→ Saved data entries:
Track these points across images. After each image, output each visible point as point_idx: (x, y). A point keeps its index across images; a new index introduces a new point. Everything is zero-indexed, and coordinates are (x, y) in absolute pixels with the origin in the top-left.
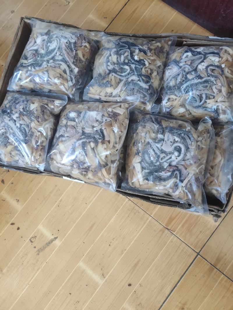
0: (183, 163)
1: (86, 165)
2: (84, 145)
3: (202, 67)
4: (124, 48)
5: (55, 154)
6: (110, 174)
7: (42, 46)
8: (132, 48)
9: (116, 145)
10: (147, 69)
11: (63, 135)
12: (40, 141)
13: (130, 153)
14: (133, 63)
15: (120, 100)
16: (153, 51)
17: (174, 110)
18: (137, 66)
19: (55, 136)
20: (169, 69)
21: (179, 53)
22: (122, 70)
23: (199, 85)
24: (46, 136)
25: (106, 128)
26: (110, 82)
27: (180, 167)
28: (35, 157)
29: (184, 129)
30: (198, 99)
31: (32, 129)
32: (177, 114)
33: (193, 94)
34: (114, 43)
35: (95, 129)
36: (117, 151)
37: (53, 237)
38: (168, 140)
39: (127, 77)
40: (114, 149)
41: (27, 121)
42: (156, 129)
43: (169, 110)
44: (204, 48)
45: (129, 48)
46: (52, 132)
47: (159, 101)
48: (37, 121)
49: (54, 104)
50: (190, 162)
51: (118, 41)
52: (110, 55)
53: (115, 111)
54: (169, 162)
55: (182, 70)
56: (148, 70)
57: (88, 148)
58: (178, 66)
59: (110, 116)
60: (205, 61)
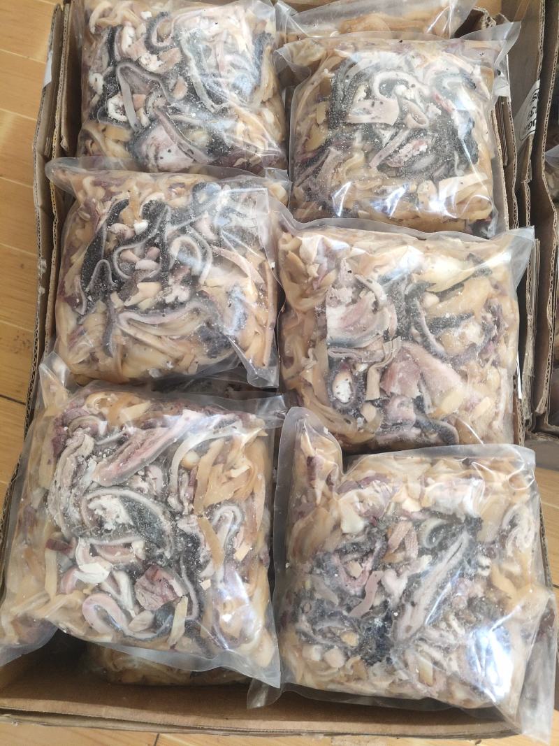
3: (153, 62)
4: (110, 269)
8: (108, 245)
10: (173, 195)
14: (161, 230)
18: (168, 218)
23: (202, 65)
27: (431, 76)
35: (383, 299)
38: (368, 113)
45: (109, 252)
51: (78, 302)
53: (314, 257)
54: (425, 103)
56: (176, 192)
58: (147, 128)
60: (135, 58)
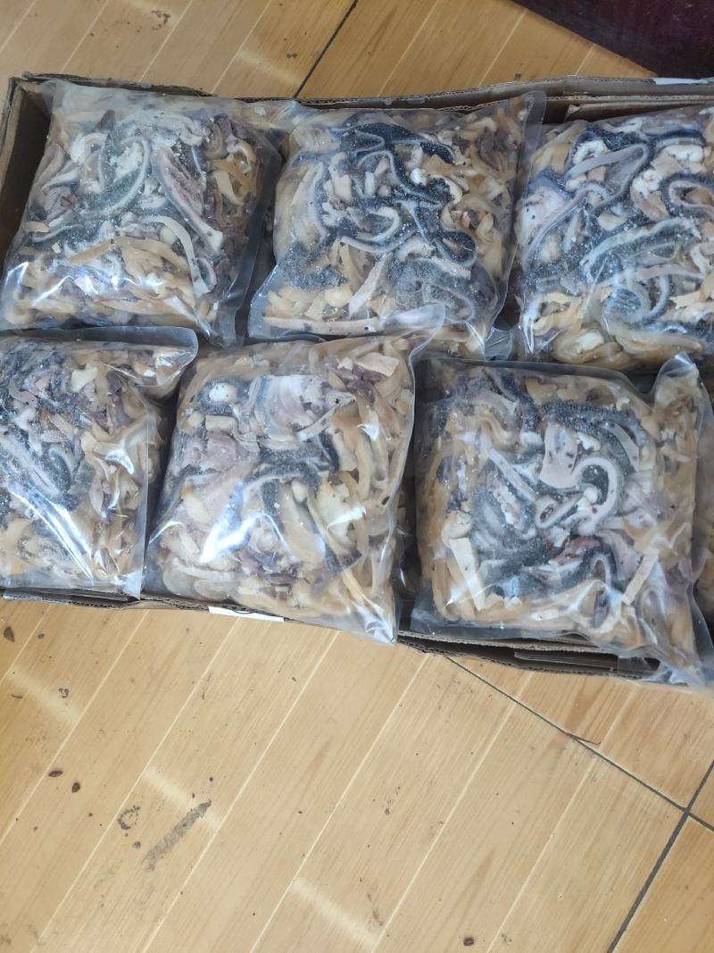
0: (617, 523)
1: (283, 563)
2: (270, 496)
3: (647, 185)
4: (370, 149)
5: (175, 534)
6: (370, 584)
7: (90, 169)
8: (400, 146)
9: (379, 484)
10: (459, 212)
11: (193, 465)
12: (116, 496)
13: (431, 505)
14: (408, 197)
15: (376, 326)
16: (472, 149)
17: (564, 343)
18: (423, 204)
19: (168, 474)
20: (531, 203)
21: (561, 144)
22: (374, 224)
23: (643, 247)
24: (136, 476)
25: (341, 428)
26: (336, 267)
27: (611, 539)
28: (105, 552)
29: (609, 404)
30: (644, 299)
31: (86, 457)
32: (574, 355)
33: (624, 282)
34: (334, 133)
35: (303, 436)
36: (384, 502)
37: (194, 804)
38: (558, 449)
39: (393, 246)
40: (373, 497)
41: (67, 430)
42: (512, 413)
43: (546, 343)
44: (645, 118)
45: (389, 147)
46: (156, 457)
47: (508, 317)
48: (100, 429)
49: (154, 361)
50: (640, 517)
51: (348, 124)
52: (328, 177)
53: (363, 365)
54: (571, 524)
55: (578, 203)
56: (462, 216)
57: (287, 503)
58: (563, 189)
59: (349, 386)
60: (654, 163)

→ PROBLEM DESCRIPTION: Leaving the pictures out, transcribe the entries above exactly as written.

→ SOLUTION TO THE EXERCISE:
Track these points across images. After each image, output each visible point as point_idx: (x, y). A point keeps its index across images; a new index introduces a new point. Everything is zero-indexed, and coordinates are (x, y) in absolute pixels with the origin in the top-left.
0: (183, 163)
1: (86, 165)
2: (84, 145)
3: (202, 67)
4: (124, 48)
5: (55, 154)
6: (110, 174)
7: (42, 46)
8: (132, 48)
9: (116, 145)
10: (147, 69)
11: (63, 135)
12: (40, 141)
13: (130, 153)
14: (133, 63)
15: (120, 100)
16: (153, 51)
17: (174, 110)
18: (137, 66)
19: (55, 136)
20: (169, 69)
21: (179, 53)
22: (122, 70)
23: (199, 85)
24: (46, 136)
25: (106, 128)
26: (110, 82)
27: (180, 167)
28: (35, 157)
29: (184, 129)
30: (198, 99)
31: (32, 129)
32: (177, 114)
33: (193, 94)
34: (114, 43)
35: (95, 129)
36: (117, 151)
37: (53, 237)
38: (168, 140)
39: (127, 77)
40: (114, 149)
41: (27, 121)
42: (156, 129)
43: (169, 110)
44: (204, 48)
45: (129, 48)
46: (52, 132)
47: (159, 101)
48: (37, 121)
49: (54, 104)
50: (190, 162)
51: (118, 41)
52: (110, 55)
53: (115, 111)
54: (169, 162)
55: (182, 70)
56: (148, 70)
57: (88, 148)
58: (178, 66)
59: (110, 116)
60: (205, 61)
3: (153, 62)
4: (110, 269)
8: (108, 245)
10: (173, 195)
14: (161, 230)
18: (168, 218)
23: (202, 65)
27: (431, 76)
35: (383, 299)
38: (368, 113)
45: (109, 252)
51: (78, 302)
53: (314, 257)
54: (425, 103)
56: (176, 192)
58: (147, 128)
60: (135, 58)
0: (617, 523)
1: (283, 563)
2: (270, 496)
3: (647, 185)
4: (370, 149)
5: (175, 534)
6: (370, 584)
7: (90, 169)
8: (400, 146)
9: (379, 484)
10: (459, 212)
11: (193, 465)
12: (116, 496)
13: (431, 505)
14: (408, 197)
15: (376, 326)
16: (472, 149)
17: (564, 343)
18: (423, 204)
19: (168, 474)
20: (531, 203)
21: (561, 144)
22: (374, 224)
23: (643, 247)
24: (136, 476)
25: (341, 428)
26: (336, 267)
27: (611, 539)
28: (105, 552)
29: (609, 404)
30: (644, 299)
31: (86, 457)
32: (574, 355)
33: (624, 282)
34: (334, 133)
35: (303, 436)
36: (384, 502)
37: (194, 804)
38: (558, 449)
39: (393, 246)
40: (373, 497)
41: (67, 430)
42: (512, 413)
43: (546, 343)
44: (645, 118)
45: (389, 147)
46: (156, 457)
47: (508, 317)
48: (100, 429)
49: (154, 361)
50: (640, 517)
51: (348, 124)
52: (328, 177)
53: (363, 365)
54: (571, 524)
55: (578, 203)
56: (462, 216)
57: (287, 503)
58: (563, 189)
59: (349, 386)
60: (654, 163)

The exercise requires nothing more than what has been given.